<<<<
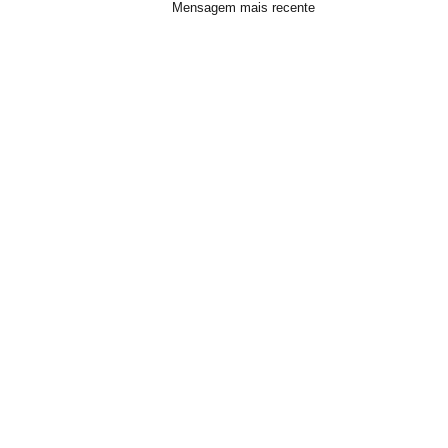
Mensagem mais recente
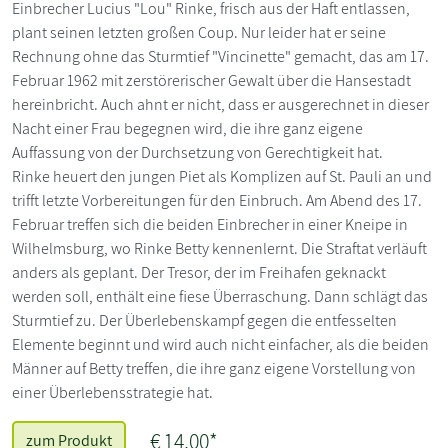
Einbrecher Lucius "Lou" Rinke, frisch aus der Haft entlassen,
plant seinen letzten großen Coup. Nur leider hat er seine
Rechnung ohne das Sturmtief "Vincinette" gemacht, das am 17.
Februar 1962 mit zerstörerischer Gewalt über die Hansestadt
hereinbricht. Auch ahnt er nicht, dass er ausgerechnet in dieser
Nacht einer Frau begegnen wird, die ihre ganz eigene
Auffassung von der Durchsetzung von Gerechtigkeit hat.
Rinke heuert den jungen Piet als Komplizen auf St. Pauli an und
trifft letzte Vorbereitungen für den Einbruch. Am Abend des 17.
Februar treffen sich die beiden Einbrecher in einer Kneipe in
Wilhelmsburg, wo Rinke Betty kennenlernt. Die Straftat verläuft
anders als geplant. Der Tresor, der im Freihafen geknackt
werden soll, enthält eine fiese Überraschung. Dann schlägt das
Sturmtief zu. Der Überlebenskampf gegen die entfesselten
Elemente beginnt und wird auch nicht einfacher, als die beiden
Männer auf Betty treffen, die ihre ganz eigene Vorstellung von
einer Überlebensstrategie hat.
€ 14,00*
zum Produkt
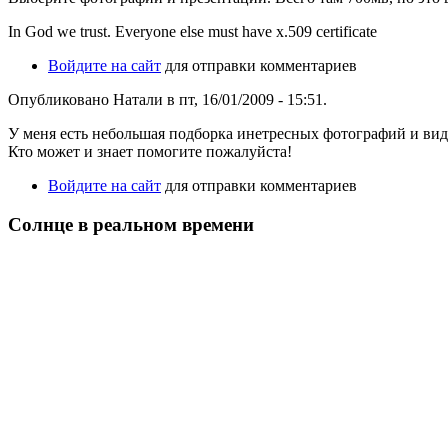
In God we trust. Everyone else must have x.509 certificate
Войдите на сайт
для отправки комментариев
Опубликовано Натали в пт, 16/01/2009 - 15:51.
У меня есть небольшая подборка инетресных фотографий и видео 
Кто может и знает помогите пожалуйста!
Войдите на сайт
для отправки комментариев
Солнце в реальном времени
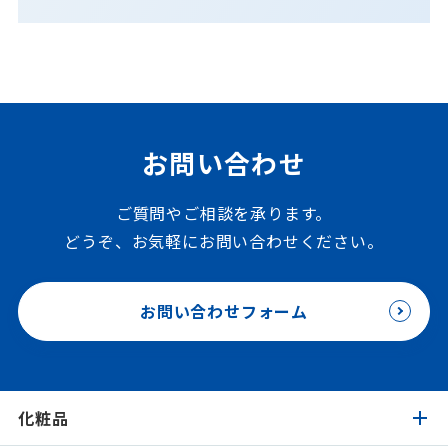
お問い合わせ
ご質問やご相談を承ります。
どうぞ、お気軽にお問い合わせください。
お問い合わせフォーム
化粧品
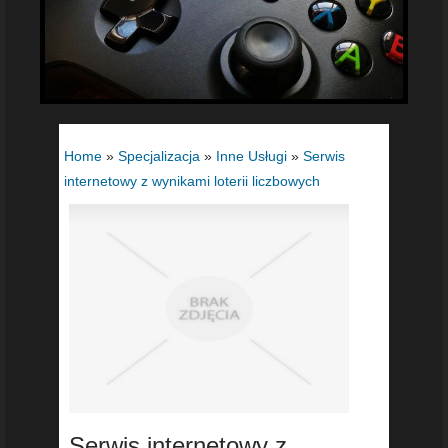
Home
»
Specjalizacja
»
Inne Usługi
»
Serwis
internetowy z wynikami loterii liczbowych
Serwis internetowy z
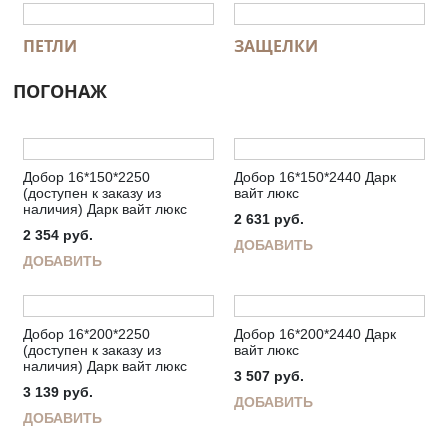
ПЕТЛИ
ЗАЩЕЛКИ
ПОГОНАЖ
Добор 16*150*2250
Добор 16*150*2440 Дарк
(доступен к заказу из
вайт люкс
наличия) Дарк вайт люкс
2 631
руб.
2 354
руб.
ДОБАВИТЬ
ДОБАВИТЬ
Добор 16*200*2250
Добор 16*200*2440 Дарк
(доступен к заказу из
вайт люкс
наличия) Дарк вайт люкс
3 507
руб.
3 139
руб.
ДОБАВИТЬ
ДОБАВИТЬ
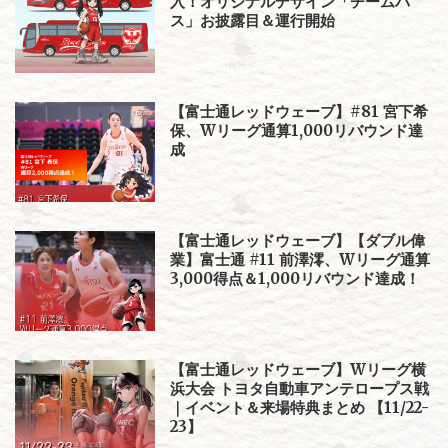
入！オリジナルデザイン「チームバ
ス」お披露目＆運行開始
【富士通レッドウェーブ】#81 宮下希
保、Wリーグ通算1,000リバウンド達
成
【富士通レッドウェーブ】【ダブル偉
業】富士通 #11 前澤澪、Wリーグ通算
3,000得点＆1,000リバウンド達成！
【富士通レッドウェーブ】Wリーグ横
浜大会 トヨタ自動車アンテロープス戦
｜イベント＆来場特典まとめ 【11/22-
23】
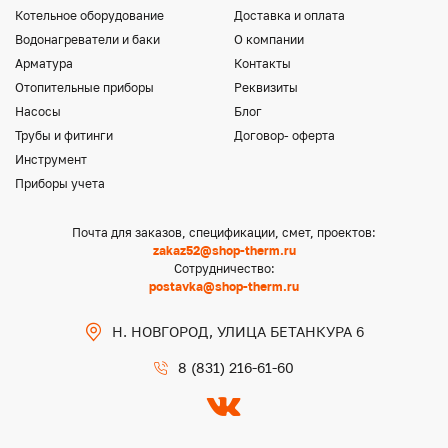
Котельное оборудование
Доставка и оплата
Водонагреватели и баки
О компании
Арматура
Контакты
Отопительные приборы
Реквизиты
Насосы
Блог
Трубы и фитинги
Договор- оферта
Инструмент
Приборы учета
Почта для заказов, спецификации, смет, проектов:
zakaz52@shop-therm.ru
Сотрудничество:
postavka@shop-therm.ru
Н. НОВГОРОД, УЛИЦА БЕТАНКУРА 6
8 (831) 216-61-60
>>>>
PROMPT —
Copy the text of all the records above line for line, leaving out the pictures.

RESPONSE AREA —
Mensagem mais recente
Einbrecher Lucius "Lou" Rinke, frisch aus der Haft entlassen,
plant seinen letzten großen Coup. Nur leider hat er seine
Rechnung ohne das Sturmtief "Vincinette" gemacht, das am 17.
Februar 1962 mit zerstörerischer Gewalt über die Hansestadt
hereinbricht. Auch ahnt er nicht, dass er ausgerechnet in dieser
Nacht einer Frau begegnen wird, die ihre ganz eigene
Auffassung von der Durchsetzung von Gerechtigkeit hat.
Rinke heuert den jungen Piet als Komplizen auf St. Pauli an und
trifft letzte Vorbereitungen für den Einbruch. Am Abend des 17.
Februar treffen sich die beiden Einbrecher in einer Kneipe in
Wilhelmsburg, wo Rinke Betty kennenlernt. Die Straftat verläuft
anders als geplant. Der Tresor, der im Freihafen geknackt
werden soll, enthält eine fiese Überraschung. Dann schlägt das
Sturmtief zu. Der Überlebenskampf gegen die entfesselten
Elemente beginnt und wird auch nicht einfacher, als die beiden
Männer auf Betty treffen, die ihre ganz eigene Vorstellung von
einer Überlebensstrategie hat.
€ 14,00*
zum Produkt
In God we trust. Everyone else must have x.509 certificate
Войдите на сайт
для отправки комментариев
Опубликовано Натали в пт, 16/01/2009 - 15:51.
У меня есть небольшая подборка инетресных фотографий и видео 
Кто может и знает помогите пожалуйста!
Войдите на сайт
для отправки комментариев
Солнце в реальном времени
お問い合わせ
ご質問やご相談を承ります。
どうぞ、お気軽にお問い合わせください。
お問い合わせフォーム
化粧品
Home
»
Specjalizacja
»
Inne Usługi
»
Serwis
internetowy z wynikami loterii liczbowych
Serwis internetowy z
ПЕТЛИ
ЗАЩЕЛКИ
ПОГОНАЖ
Добор 16*150*2250
Добор 16*150*2440 Дарк
(доступен к заказу из
вайт люкс
наличия) Дарк вайт люкс
2 631
руб.
2 354
руб.
ДОБАВИТЬ
ДОБАВИТЬ
Добор 16*200*2250
Добор 16*200*2440 Дарк
(доступен к заказу из
вайт люкс
наличия) Дарк вайт люкс
3 507
руб.
3 139
руб.
ДОБАВИТЬ
ДОБАВИТЬ
入！オリジナルデザイン「チームバ
ス」お披露目＆運行開始
【富士通レッドウェーブ】#81 宮下希
保、Wリーグ通算1,000リバウンド達
成
【富士通レッドウェーブ】【ダブル偉
業】富士通 #11 前澤澪、Wリーグ通算
3,000得点＆1,000リバウンド達成！
【富士通レッドウェーブ】Wリーグ横
浜大会 トヨタ自動車アンテロープス戦
｜イベント＆来場特典まとめ 【11/22-
23】
Котельное оборудование
Доставка и оплата
Водонагреватели и баки
О компании
Арматура
Контакты
Отопительные приборы
Реквизиты
Насосы
Блог
Трубы и фитинги
Договор- оферта
Инструмент
Приборы учета
Почта для заказов, спецификации, смет, проектов:
zakaz52@shop-therm.ru
Сотрудничество:
postavka@shop-therm.ru
Н. НОВГОРОД, УЛИЦА БЕТАНКУРА 6
8 (831) 216-61-60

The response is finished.